> Problem to solve: Pick up the post on R data frames after its last sentence and carry it forward.

> Text:
Tuesday, 21 October 2014

Some tips on R data frames

I just finished Roger Peng's Computing for Data Analysis course on coursera (I highly recommend Roger, the class and coursera!).  R is the language used in this course, and it was my first exposure to actually having to make something work in R, on a deadline.  If you're new to R, one area where you quickly realize you're not in Kansas any more is in R's data structures, and so far they're my favorite part of the language.  But I caught myself making a few mistakes early on, and let's just say things went better for me when I changed how I look at the whole data-manipulation process.

What is an R data frame?  My definition won't be especially formal, but it's essentially a collection of vectors, each of which describes a variable.  Each vectors is the same length, and while all the elements of the vector must be of the same type, the vectors themselves can be of different types.  The key is that these vectors are what you would normally think of as the columns, not the rows, of a table.

If you are accustomed to working with tables (both in a programming language and in a relational database), you might like to think of data as a collection of rows, rows which consist of several different chunks of data which can be of any data type.  For an R data frame, it is more natural to think of a collection of columns, where you still have the ability to take a "horizontal slice" of the collection to get the familiar row, e.g an observation of a measurement.

> Data excerpt:
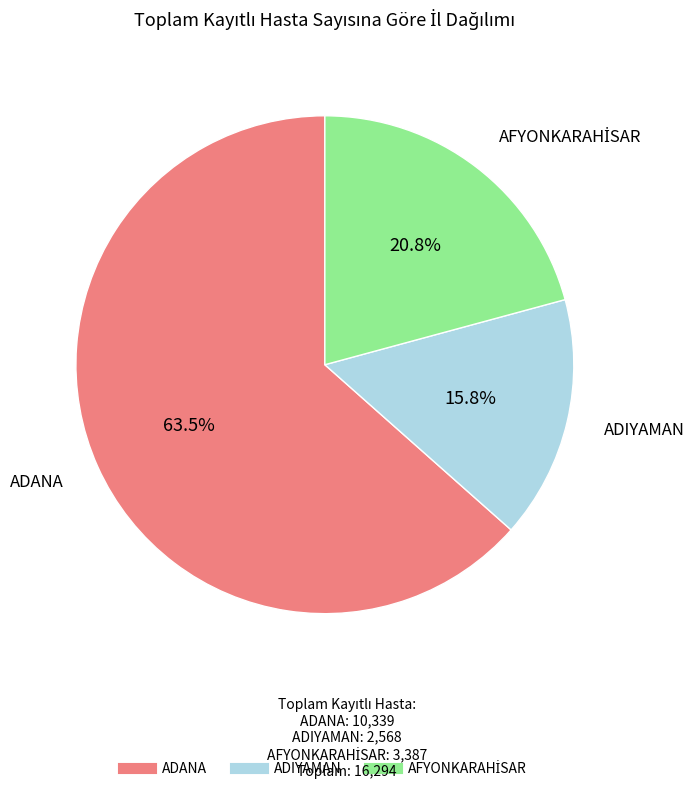

Is there any slice that represents more than half of the pie?

Yes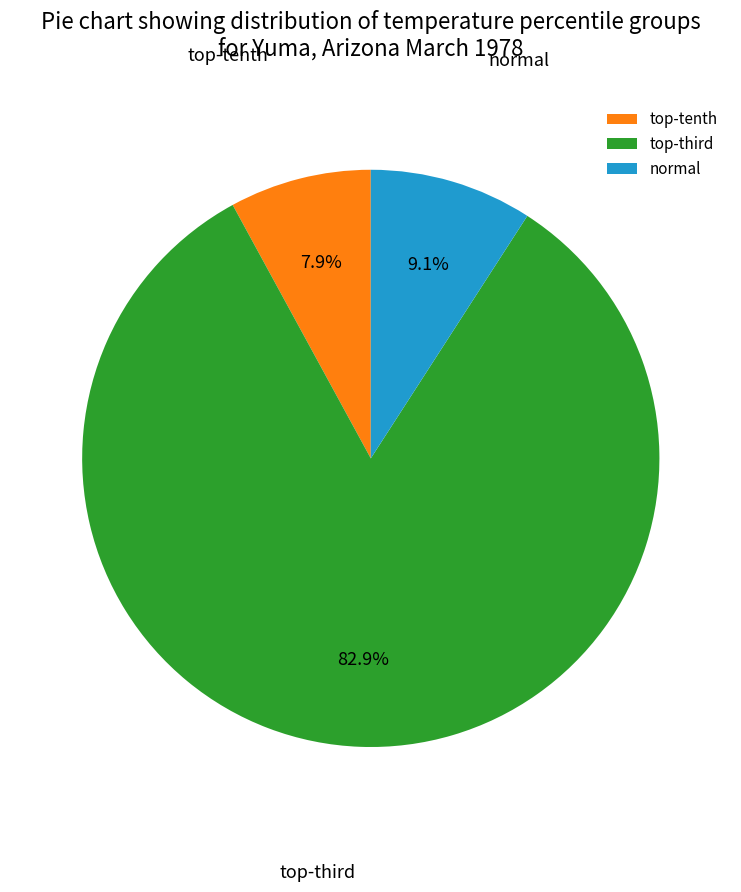

Which category has the smallest portion of the pie?

top-tenth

> Reply to the exercise:
If you don't have R installed, now is a good time to do so.  R can be found at The R Project for Statistical Computing.  I have also downloaded a free, open-source high-quality IDE called RStudio, and I highly recommend you do the same.

In RStudio, you can bring up help on R data frames by entering


in the RStudio console window.  If you have never read the associated help page (which will pop up in the "Help" window), I would suggest you do that before continuing.  The short description you get there is:

This function creates data frames, tightly coupled collections of variables which share many of the properties of matrices and of lists, used as the fundamental data structure by most of R's modeling software.

Much better than I could have said!  Note that it refers to "This function...".  data.frame is actually an R function, and we'll see how to create a data frame right here.  First, we'll create a few vectors (type ?c to see a discussion of the function which combines elements into a vector; the details aren't really important right now), then create the data frame.  Enter the following into the RStudio console window (note the ">" symbols are the console prompt):

> state.code <- c("CA", "KY", "MD", "VA", "CO")
> years.lived <- c(3, 11, 4, 4, 9)
> returned.recently <- c(TRUE, FALSE, FALSE, FALSE, TRUE)
> residence.history <- data.frame(state.code, years.lived, returned.recently)

Above, I am using Google's R Style Guide in my naming conventions.  The above lines create vectors of character, numeric and logical data, respectively, then combine them to create a data frame.  After you create the data frameresidence.history, look in RStudio's "Workspace" window -- you'll see the data frame described as "5 obs. of 3 variables".  R does recognize that you are trying to tabulate 5 observations, which describes someone's residence history and whether or not he's recently returned to those states.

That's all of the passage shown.